Tourism Task Force Evaluates Visitor Center Relocation

From left, Los Alamos Commerce and Development Corporation Executive Director Patrick Sullivan, Discover Los Alamos Director Melanie Peña and Discover Los Alamos Greeter Annie Kuiper Tuesday morning in front of the Los Alamos Visitor Center at 109 Central Park Square. Photo by Carol A. Clark/
Los Alamos Daily Post

When it comes to tourism, visitor centers play a significant role in enhancing a tourist’s experience and influencing a community’s success as a travel destination.

Where a visitor center is located within a community is important and Assistant to the County Manager Linda Matteson explained during a recent interview that the visitor center at 109 Central Park Square is not a location that visitors would typically look for when entering town.

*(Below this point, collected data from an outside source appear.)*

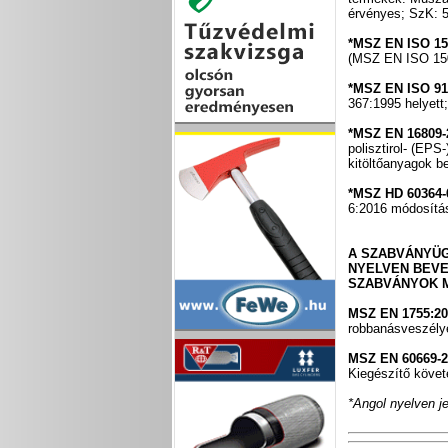
érvényes; SzK: 5
*MSZ EN ISO 15
(MSZ EN ISO 150
*MSZ EN ISO 91
367:1995 helyett;
*MSZ EN 16809-
polisztirol- (EPS
kitöltőanyagok be
*MSZ HD 60364-
6:2016 módosítás
A SZABVÁNYÜG
NYELVEN BEVE
SZABVÁNYOK 
MSZ EN 1755:20
robbanásveszély
MSZ EN 60669-2
Kiegészítő követ
*Angol nyelven j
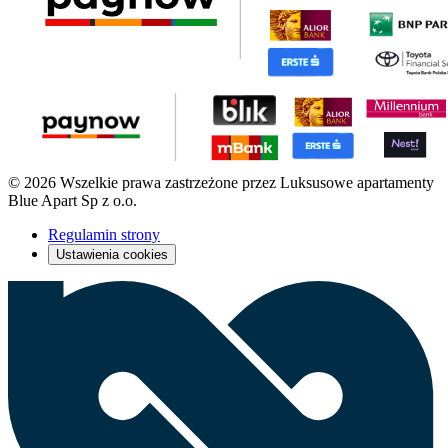
© 2026 Wszelkie prawa zastrzeżone przez Luksusowe apartamenty
Blue Apart Sp z o.o.
Regulamin strony
Ustawienia cookies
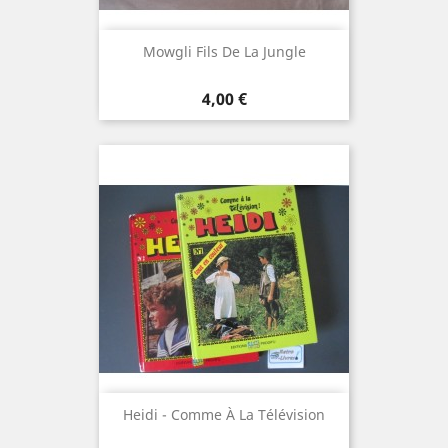
Mowgli Fils De La Jungle
Prix
4,00 €
Heidi - Comme À La Télévision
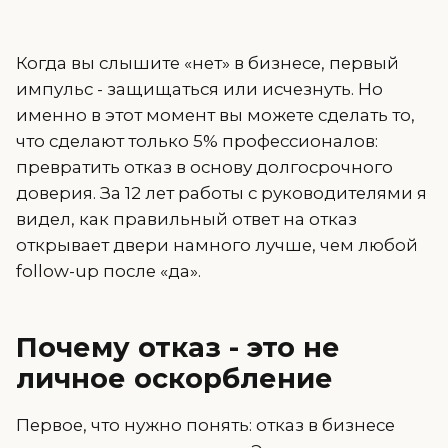
Когда вы слышите «нет» в бизнесе, первый
импульс - защищаться или исчезнуть. Но
именно в этот момент вы можете сделать то,
что сделают только 5% профессионалов:
превратить отказ в основу долгосрочного
доверия. За 12 лет работы с руководителями я
видел, как правильный ответ на отказ
открывает двери намного лучше, чем любой
follow-up после «да».
Почему отказ - это не
личное оскорбление
Первое, что нужно понять: отказ в бизнесе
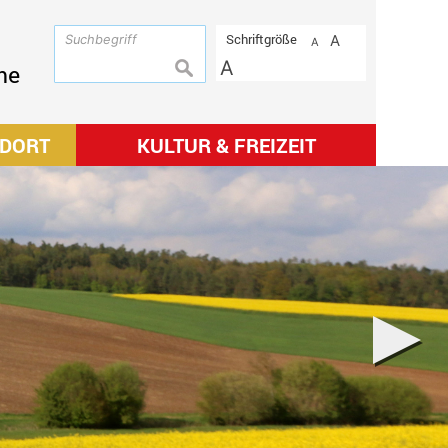
Schriftgröße
A
A
A
suchen
me
NDORT
KULTUR & FREIZEIT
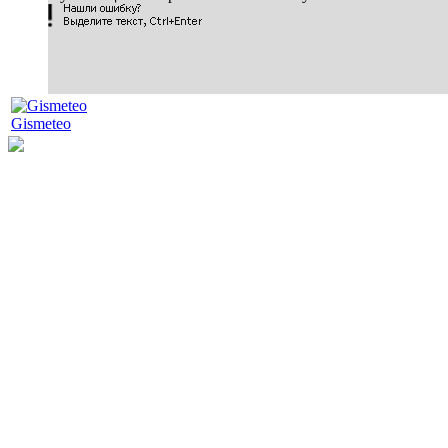
Gismeteo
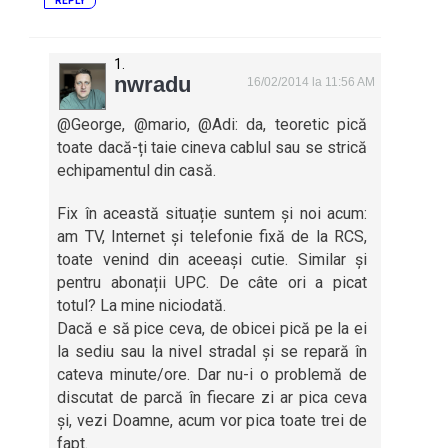
REPLY
nwradu
16/02/2014 la 11:56 AM
@George, @mario, @Adi: da, teoretic pică
toate dacă-ți taie cineva cablul sau se strică
echipamentul din casă.
Fix în această situație suntem și noi acum:
am TV, Internet și telefonie fixă de la RCS,
toate venind din aceeași cutie. Similar și
pentru abonații UPC. De câte ori a picat
totul? La mine niciodată.
Dacă e să pice ceva, de obicei pică pe la ei
la sediu sau la nivel stradal și se repară în
cateva minute/ore. Dar nu-i o problemă de
discutat de parcă în fiecare zi ar pica ceva
și, vezi Doamne, acum vor pica toate trei de
fapt.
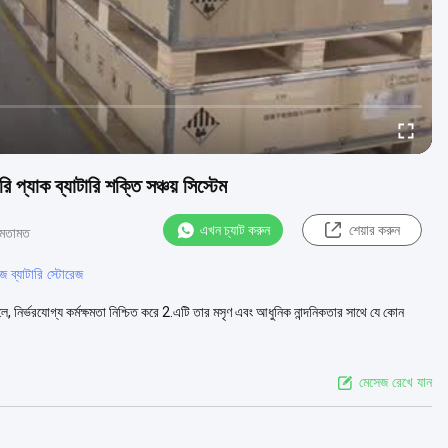
প্যাক ব্যাটারি শক্তি সঞ্চয় সিস্টেম
এখন চ্যাট করুন
শেয়ার করুন
মতামত
েজ ব্যাটারি স্টোরেজ
রে তোলে, নির্ভরযোগ্য কর্মক্ষমতা নিশ্চিত করে 2.এটি তার মসৃণ এবং আধুনিক নান্দনিকতার সাথে যে কোন
মেসেজ রেখে যান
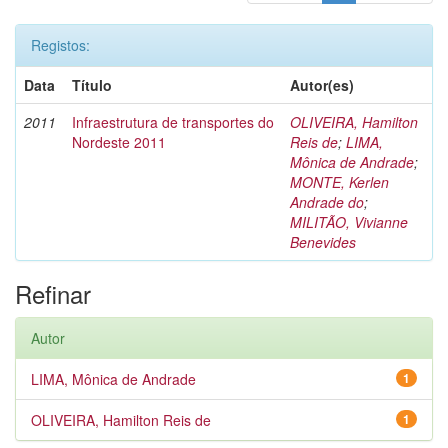
Registos:
Data
Título
Autor(es)
2011
Infraestrutura de transportes do
OLIVEIRA, Hamilton
Nordeste 2011
Reis de
;
LIMA,
Mônica de Andrade
;
MONTE, Kerlen
Andrade do
;
MILITÃO, Vivianne
Benevides
Refinar
Autor
LIMA, Mônica de Andrade
1
OLIVEIRA, Hamilton Reis de
1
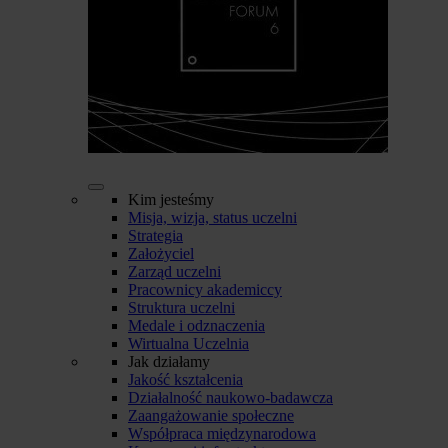
Kim jesteśmy
Misja, wizja, status uczelni
Strategia
Założyciel
Zarząd uczelni
Pracownicy akademiccy
Struktura uczelni
Medale i odznaczenia
Wirtualna Uczelnia
Jak działamy
Jakość kształcenia
Działalność naukowo-badawcza
Zaangażowanie społeczne
Współpraca międzynarodowa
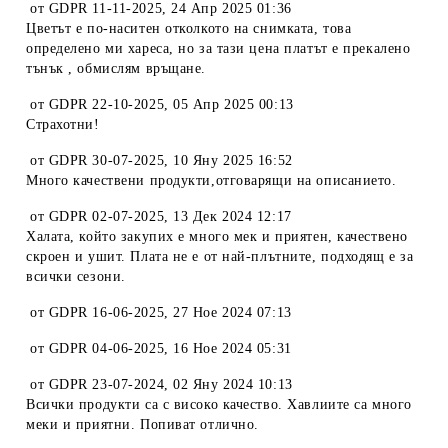
от
GDPR 11-11-2025
,
24 Апр 2025 01:36
Цветът е по-наситен отколкото на снимката, това
определено ми хареса, но за тази цена платът е прекалено
тънък , обмислям връщане.
от
GDPR 22-10-2025
,
05 Апр 2025 00:13
Страхотни!
от
GDPR 30-07-2025
,
10 Яну 2025 16:52
Много качествени продукти,отговарящи на описанието.
от
GDPR 02-07-2025
,
13 Дек 2024 12:17
Халата, който закупих е много мек и приятен, качествено
скроен и ушит. Плата не е от най-плътните, подходящ е за
всички сезони.
от
GDPR 16-06-2025
,
27 Ное 2024 07:13
от
GDPR 04-06-2025
,
16 Ное 2024 05:31
от
GDPR 23-07-2024
,
02 Яну 2024 10:13
Всички продукти са с високо качество. Хавлиите са много
меки и приятни. Попиват отлично.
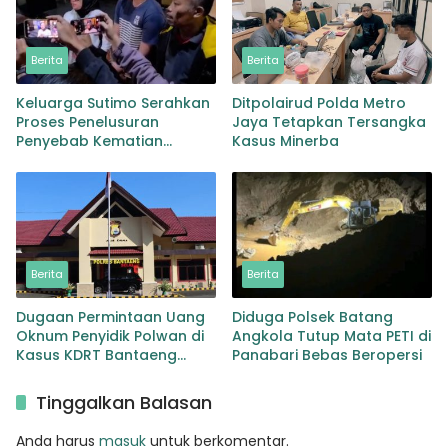
Berita
Berita
Keluarga Sutimo Serahkan
Ditpolairud Polda Metro
Proses Penelusuran
Jaya Tetapkan Tersangka
Penyebab Kematian
Kasus Minerba
Kepada Polisi
Berita
Berita
Dugaan Permintaan Uang
Diduga Polsek Batang
Oknum Penyidik Polwan di
Angkola Tutup Mata PETI di
Kasus KDRT Bantaeng
Panabari Bebas Beropersi
Didalami Paminal
Tinggalkan Balasan
Anda harus
masuk
untuk berkomentar.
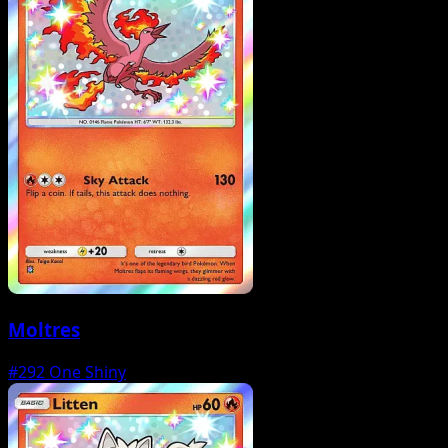
Moltres
#292
One Shiny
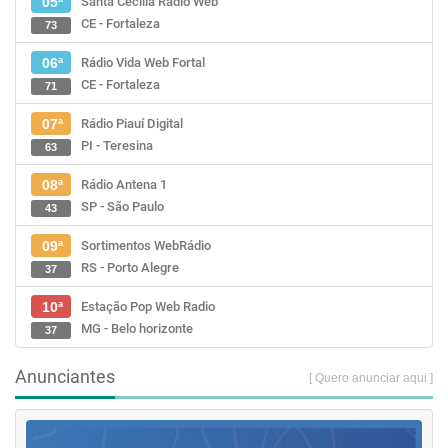
Santa Cecília Rádio Web
05ª
CE - Fortaleza
73
Rádio Vida Web Fortal
06ª
CE - Fortaleza
71
Rádio Piauí Digital
07ª
PI - Teresina
63
Rádio Antena 1
08ª
SP - São Paulo
43
Sortimentos WebRádio
09ª
RS - Porto Alegre
37
Estação Pop Web Radio
10ª
MG - Belo horizonte
37
Anunciantes
[ Quero anunciar aqui ]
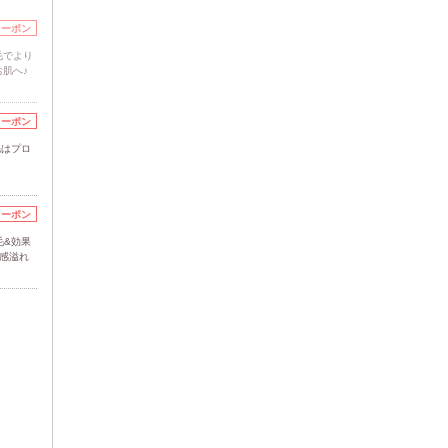
クーポン
毛でより
肌へ♪
クーポン
毛はプロ
クーポン
毛&効果
潔感溢れ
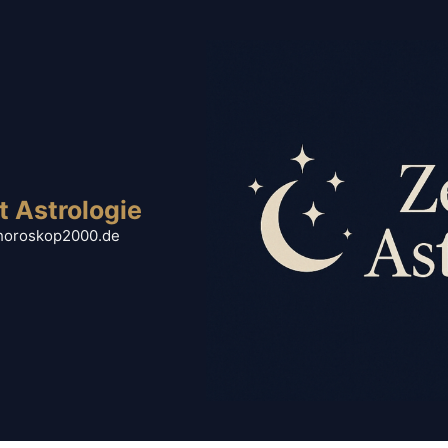
t Astrologie
horoskop2000.de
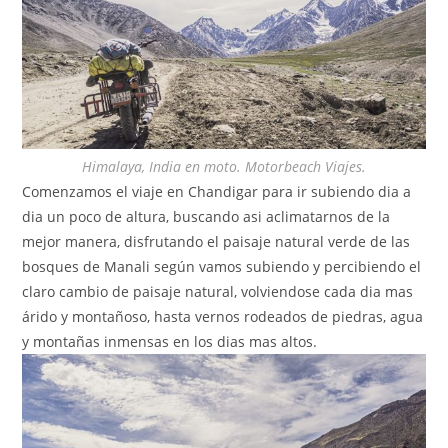
Himalaya, India en moto. Motorbeach Viajes.
Comenzamos el viaje en Chandigar para ir subiendo dia a
dia un poco de altura, buscando asi aclimatarnos de la
mejor manera, disfrutando el paisaje natural verde de las
bosques de Manali según vamos subiendo y percibiendo el
claro cambio de paisaje natural, volviendose cada dia mas
árido y montañoso, hasta vernos rodeados de piedras, agua
y montañas inmensas en los dias mas altos.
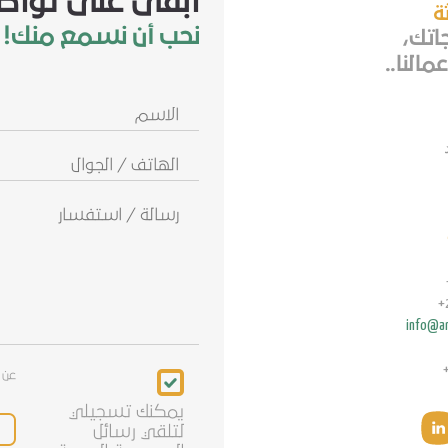
ابقى على تواص
ثة
نحب أن نسمع منك!
جاتك،
مالنا..
الاسم
الهاتف
/
الجوال
info@ar
Newsletter
عن 
يمكنك تسجيلي
لتلقي رسائل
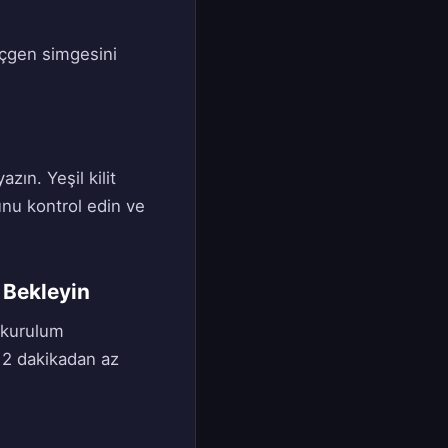
üçgen simgesini
ın. Yeşil kilit
unu kontrol edin ve
 Bekleyin
e kurulum
e 2 dakikadan az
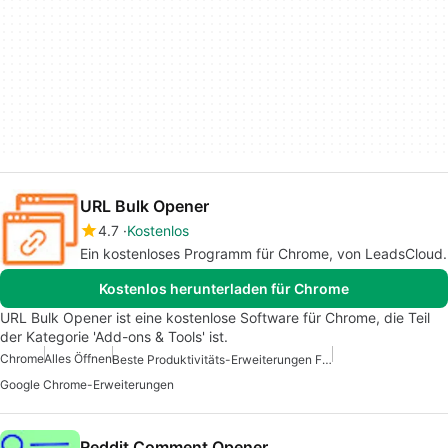
URL Bulk Opener
4.7
Kostenlos
Ein kostenloses Programm für Chrome, von LeadsCloud.
Kostenlos herunterladen für Chrome
URL Bulk Opener ist eine kostenlose Software für Chrome, die Teil
der Kategorie 'Add-ons & Tools' ist.
Chrome
Alles Öffnen
Beste Produktivitäts-Erweiterungen Für Chrome
Google Chrome-Erweiterungen
Reddit Comment Opener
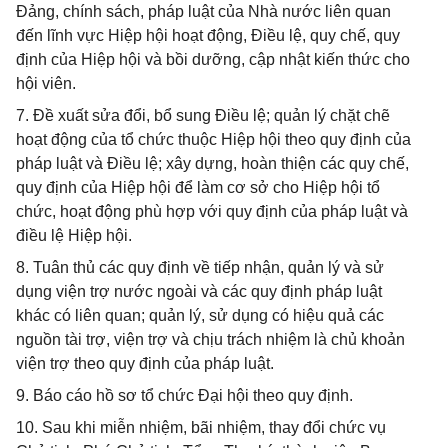
Đảng, chính sách, pháp luật của Nhà nước liên quan
đến lĩnh vực Hiệp hội hoạt động, Điều lệ, quy chế, quy
định của Hiệp hội và bồi dưỡng, cập nhật kiến thức cho
hội viên.
7. Đề xuất sửa đổi, bổ sung Điều lệ; quản lý chặt chẽ
hoạt động của tổ chức thuộc Hiệp hội theo quy định của
pháp luật và Điều lệ; xây dựng, hoàn thiện các quy chế,
quy định của Hiệp hội để làm cơ sở cho Hiệp hội tổ
chức, hoạt động phù hợp với quy định của pháp luật và
điều lệ Hiệp hội.
8. Tuân thủ các quy định về tiếp nhận, quản lý và sử
dụng viện trợ nước ngoài và các quy định pháp luật
khác có liên quan; quản lý, sử dụng có hiệu quả các
nguồn tài trợ, viện trợ và chịu trách nhiệm là chủ khoản
viện trợ theo quy định của pháp luật.
9. Báo cáo hồ sơ tổ chức Đại hội theo quy định.
10. Sau khi miễn nhiệm, bãi nhiệm, thay đổi chức vụ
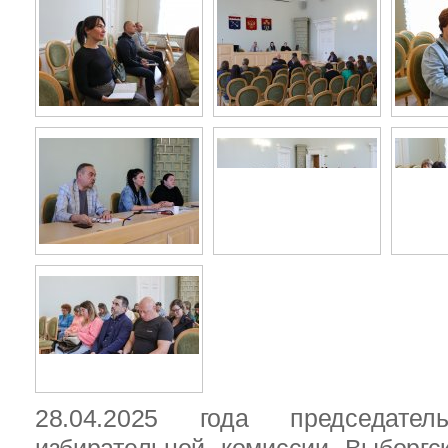
28.04.2025 года председател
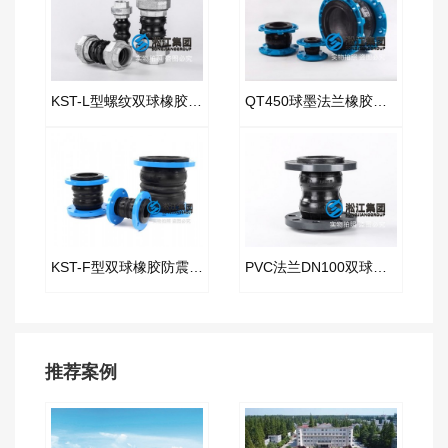
KST-L型螺纹双球橡胶接头
QT450球墨法兰橡胶接头“韧性好塑性高”
KST-F型双球橡胶防震接头
PVC法兰DN100双球橡胶接头
推荐案例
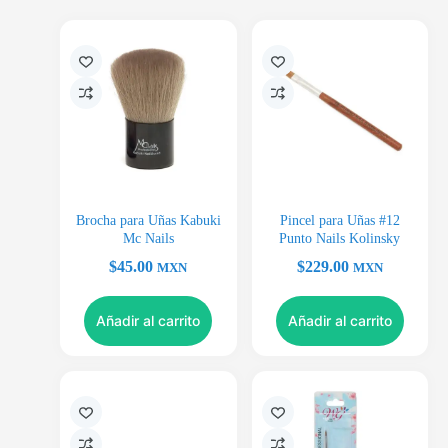
Brocha para Uñas Kabuki
Pincel para Uñas #12
Mc Nails
Punto Nails Kolinsky
$
45.00
$
229.00
MXN
MXN
Añadir al carrito
Añadir al carrito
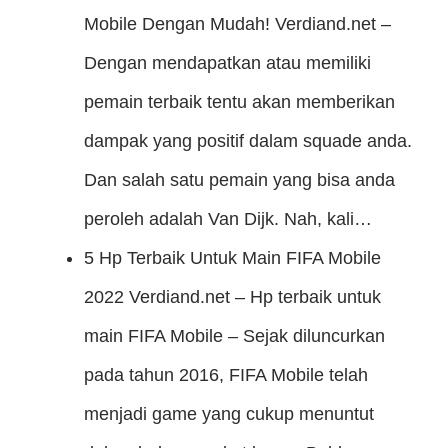
Mobile Dengan Mudah!
Verdiand.net –
Dengan mendapatkan atau memiliki
pemain terbaik tentu akan memberikan
dampak yang positif dalam squade anda.
Dan salah satu pemain yang bisa anda
peroleh adalah Van Dijk. Nah, kali…
5 Hp Terbaik Untuk Main FIFA Mobile
2022
Verdiand.net – Hp terbaik untuk
main FIFA Mobile – Sejak diluncurkan
pada tahun 2016, FIFA Mobile telah
menjadi game yang cukup menuntut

Based off a recommendation in the County’s newly approved tourism strategic plan, the Tourism Implementation Task Force is looking into whether the Los Alamos Visitor Center should be relocated.

“We first identified criteria of how we would judge what was good and bad about the locations, what are the things that are important to us,” Matteson said.

The task force brainstormed possible locations including Fuller Lodge, 1010 Central Ave. in the grassy area in front of the Municipal Building parking lot, the U.S. Post Office and the site of the former Municipal Building near Ashley Pond.

Matteson said the task force is focusing on establishing a rubric to evaluate potential sites for the visitor center. This rubric will be used to score, and rank sites based on set criteria including facility leasing cost verses the cost to construct a new building, availability and whether the location maximizes spending opportunities, proximity to transit lines and familiar locations.

The rubric is expected to be finalized within the next two weeks, Matteson said, adding that the plan is to assign a potential site to each task member to research. The public will be invited to provide input on the various locations.

Using a rubric is a tried and true method, Matteson said. “We’re really following an industry known trade off analysis,” she said. “For the task force, they wanted to be as open and transparent as possible because they will be going to the council with this (for approval).”

The task force is relatively new, having just been approved by the county council in May. Its first meeting was May 23. There are 11 members serving on the committee with a range of representation in the community. Some are business owners, others are part of local organizations and a few serve on other County boards and commissions. Matteson said the task force meetings are open to the public and noted that the task force is mirrored after the White Rock Master Plan Implementation Committee.

Matteson said she is impressed with the work the task force has already completely.

“They are a hardworking, passionate group and it’s very exciting to work with them,” she said. “I’m impressed with what’s been done so far.”